Ms Mogane was dismissed by Bradford Teaching Hospitals (BTH) by reason of redundancy. She had worked for BTH as a nurse since 2016 on a series of one-year fixed-term contracts, the last of which was due to expire on 1 June 2019. Another nurse was engaged on a two-year contract with an expiration date later than that of Ms Mogane’s contract.
BTH chose Ms Mogane for redundancy on the basis that her contract would expire earlier than that of her colleague. No suitable redeployment alternatives were available, so the redundancy proceeded at the end of her fixed-term contract.
Ms Mogane argued that her dismissal was unfair on the basis that BTH had failed to carry out any consultation or consider alternatives to basing its redundancy decision on which nurse’s contract would expire first.
The Employment Appeal Tribunal upheld Ms Mogane’s complaint and concluded that her dismissal was unfair because BTH had made an arbitrary choice to focus on a single selection criterion which resulted in a pool of one employee. The decision to select Ms Mogane as redundant had essentially already been taken by the time it was discussed with her, so subsequent consultation was meaningless.

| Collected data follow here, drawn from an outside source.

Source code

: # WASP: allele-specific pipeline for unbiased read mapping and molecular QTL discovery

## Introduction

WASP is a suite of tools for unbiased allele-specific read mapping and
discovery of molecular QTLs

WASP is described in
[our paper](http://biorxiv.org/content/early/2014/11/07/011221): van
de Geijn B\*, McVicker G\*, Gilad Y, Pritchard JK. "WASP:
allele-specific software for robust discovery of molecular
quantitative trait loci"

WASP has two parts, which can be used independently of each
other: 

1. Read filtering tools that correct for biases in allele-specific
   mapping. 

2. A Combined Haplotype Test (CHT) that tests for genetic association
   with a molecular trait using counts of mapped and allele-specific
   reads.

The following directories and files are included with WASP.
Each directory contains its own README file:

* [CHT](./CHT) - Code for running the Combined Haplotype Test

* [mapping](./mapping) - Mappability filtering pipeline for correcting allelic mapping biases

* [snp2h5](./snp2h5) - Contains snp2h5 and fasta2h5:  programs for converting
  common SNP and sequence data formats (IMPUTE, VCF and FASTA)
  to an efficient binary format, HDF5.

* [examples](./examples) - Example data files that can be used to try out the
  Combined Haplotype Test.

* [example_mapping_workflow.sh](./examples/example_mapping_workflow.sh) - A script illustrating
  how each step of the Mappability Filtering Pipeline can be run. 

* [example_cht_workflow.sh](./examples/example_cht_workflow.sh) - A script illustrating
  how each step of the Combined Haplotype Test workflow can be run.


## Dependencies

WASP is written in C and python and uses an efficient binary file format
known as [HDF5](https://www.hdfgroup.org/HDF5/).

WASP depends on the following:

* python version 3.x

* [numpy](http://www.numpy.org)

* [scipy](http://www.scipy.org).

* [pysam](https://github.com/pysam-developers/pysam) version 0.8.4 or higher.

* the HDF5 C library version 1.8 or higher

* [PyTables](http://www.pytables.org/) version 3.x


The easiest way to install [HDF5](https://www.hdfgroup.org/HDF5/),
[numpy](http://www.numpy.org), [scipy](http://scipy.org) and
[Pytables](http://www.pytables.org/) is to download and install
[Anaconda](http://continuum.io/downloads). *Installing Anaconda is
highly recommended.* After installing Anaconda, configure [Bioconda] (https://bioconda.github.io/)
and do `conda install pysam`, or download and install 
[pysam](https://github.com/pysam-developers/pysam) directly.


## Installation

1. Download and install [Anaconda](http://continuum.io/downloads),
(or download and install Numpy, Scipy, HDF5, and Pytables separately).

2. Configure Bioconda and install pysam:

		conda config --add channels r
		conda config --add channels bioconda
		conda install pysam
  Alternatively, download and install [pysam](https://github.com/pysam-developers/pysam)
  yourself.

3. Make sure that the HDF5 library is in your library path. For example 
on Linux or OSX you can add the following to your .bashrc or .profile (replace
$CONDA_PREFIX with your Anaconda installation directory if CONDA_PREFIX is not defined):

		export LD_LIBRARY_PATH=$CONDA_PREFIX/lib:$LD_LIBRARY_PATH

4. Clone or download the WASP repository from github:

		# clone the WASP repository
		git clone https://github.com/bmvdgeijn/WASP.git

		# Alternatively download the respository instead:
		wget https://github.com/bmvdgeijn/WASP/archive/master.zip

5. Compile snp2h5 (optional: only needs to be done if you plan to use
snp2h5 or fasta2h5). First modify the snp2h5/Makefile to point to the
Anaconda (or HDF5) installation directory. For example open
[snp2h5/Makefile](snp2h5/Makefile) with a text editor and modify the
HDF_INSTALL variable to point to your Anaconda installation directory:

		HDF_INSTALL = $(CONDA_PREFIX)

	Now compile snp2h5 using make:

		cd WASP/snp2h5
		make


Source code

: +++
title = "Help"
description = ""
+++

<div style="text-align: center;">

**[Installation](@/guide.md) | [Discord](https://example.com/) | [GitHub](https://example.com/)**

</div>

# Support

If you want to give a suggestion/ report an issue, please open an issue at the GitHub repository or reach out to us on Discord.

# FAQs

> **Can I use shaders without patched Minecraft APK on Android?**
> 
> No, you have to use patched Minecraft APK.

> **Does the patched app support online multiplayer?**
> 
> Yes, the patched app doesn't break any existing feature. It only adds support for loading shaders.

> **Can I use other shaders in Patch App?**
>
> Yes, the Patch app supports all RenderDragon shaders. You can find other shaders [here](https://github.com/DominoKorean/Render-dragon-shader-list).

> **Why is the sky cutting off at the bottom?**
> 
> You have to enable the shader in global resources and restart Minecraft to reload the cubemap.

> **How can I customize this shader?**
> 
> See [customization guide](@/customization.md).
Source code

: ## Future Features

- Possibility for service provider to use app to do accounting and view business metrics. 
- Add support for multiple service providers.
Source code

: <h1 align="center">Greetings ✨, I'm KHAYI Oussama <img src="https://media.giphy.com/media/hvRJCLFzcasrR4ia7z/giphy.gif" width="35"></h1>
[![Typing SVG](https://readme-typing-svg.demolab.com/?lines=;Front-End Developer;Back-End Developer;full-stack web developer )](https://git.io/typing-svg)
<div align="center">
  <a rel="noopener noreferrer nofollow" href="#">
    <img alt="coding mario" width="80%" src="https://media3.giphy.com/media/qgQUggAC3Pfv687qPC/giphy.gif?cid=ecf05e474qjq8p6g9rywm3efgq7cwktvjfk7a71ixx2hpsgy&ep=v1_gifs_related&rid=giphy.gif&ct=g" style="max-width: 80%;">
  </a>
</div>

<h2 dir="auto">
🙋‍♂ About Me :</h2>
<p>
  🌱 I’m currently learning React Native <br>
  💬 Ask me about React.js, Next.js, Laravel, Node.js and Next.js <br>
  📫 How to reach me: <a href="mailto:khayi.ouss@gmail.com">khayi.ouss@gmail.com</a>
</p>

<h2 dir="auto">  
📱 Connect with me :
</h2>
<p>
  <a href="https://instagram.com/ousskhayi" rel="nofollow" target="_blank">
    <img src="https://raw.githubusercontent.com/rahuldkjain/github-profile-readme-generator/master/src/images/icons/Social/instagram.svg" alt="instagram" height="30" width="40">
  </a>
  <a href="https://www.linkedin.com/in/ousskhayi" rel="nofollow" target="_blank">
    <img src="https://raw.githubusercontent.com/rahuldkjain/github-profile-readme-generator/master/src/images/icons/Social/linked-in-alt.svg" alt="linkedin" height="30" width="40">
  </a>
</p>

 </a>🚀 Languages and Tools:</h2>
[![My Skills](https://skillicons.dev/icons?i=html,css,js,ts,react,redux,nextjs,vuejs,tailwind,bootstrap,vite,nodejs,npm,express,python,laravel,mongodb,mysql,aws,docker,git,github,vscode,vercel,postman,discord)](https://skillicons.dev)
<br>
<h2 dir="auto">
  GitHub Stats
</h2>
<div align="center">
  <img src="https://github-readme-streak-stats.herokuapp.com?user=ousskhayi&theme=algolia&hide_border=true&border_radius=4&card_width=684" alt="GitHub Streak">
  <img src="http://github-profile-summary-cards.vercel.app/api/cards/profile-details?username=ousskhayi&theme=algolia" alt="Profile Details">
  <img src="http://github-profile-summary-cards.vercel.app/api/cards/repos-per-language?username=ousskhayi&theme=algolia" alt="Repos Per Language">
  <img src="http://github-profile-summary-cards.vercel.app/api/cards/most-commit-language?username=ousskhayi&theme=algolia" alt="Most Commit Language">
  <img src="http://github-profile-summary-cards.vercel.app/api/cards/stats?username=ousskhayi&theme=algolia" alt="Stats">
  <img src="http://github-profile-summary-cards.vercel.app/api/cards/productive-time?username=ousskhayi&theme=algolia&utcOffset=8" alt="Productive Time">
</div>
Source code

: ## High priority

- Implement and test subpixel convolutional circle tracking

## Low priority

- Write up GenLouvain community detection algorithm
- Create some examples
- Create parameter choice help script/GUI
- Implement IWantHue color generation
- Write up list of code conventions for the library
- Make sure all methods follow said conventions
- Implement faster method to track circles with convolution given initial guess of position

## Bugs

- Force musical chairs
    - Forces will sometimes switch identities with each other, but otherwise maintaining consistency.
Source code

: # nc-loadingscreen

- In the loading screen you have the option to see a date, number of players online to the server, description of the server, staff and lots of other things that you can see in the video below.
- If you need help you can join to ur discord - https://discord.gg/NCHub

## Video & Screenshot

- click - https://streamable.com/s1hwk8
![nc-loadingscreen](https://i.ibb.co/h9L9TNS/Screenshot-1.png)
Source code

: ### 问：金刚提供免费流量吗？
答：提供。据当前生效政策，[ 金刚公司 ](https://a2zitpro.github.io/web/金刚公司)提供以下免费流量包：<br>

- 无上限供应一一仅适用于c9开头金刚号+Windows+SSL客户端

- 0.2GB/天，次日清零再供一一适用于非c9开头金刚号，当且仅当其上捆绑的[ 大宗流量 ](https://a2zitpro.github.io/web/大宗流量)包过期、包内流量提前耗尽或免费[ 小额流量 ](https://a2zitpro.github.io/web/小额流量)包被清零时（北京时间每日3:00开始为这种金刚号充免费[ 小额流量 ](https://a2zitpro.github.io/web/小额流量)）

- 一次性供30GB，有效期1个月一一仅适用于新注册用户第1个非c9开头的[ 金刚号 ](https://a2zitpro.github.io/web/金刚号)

The Tribunal emphasised the importance of genuine and meaningful employee consultation with a potentially redundant employee at a stage where the consultation can potentially influence the outcome.
If an employer intends to rely on limited selection criteria which will earmark a single employee for redundancy despite the fact there are other employees in comparable roles, the consultation should cover the use of those limited criteria before they are applied. In particular, the employer will be expected to consider whether this is a reasonable approach and to take account of the employee’s views.
A less risky approach would be to use several objective selection criteria against which comparable employees are scored and provisionally selected for redundancy. Common criteria might include, for example, performance and skillset, relevant experience, disciplinary record, absenteeism and future potential. The process should be fully explained to the relevant employees and their views considered so far as possible.
A transparent and objectively fair redundancy process which reflects this approach (and is supported by a paper trail) is far less likely to result in a successful claim for unfair dismissal.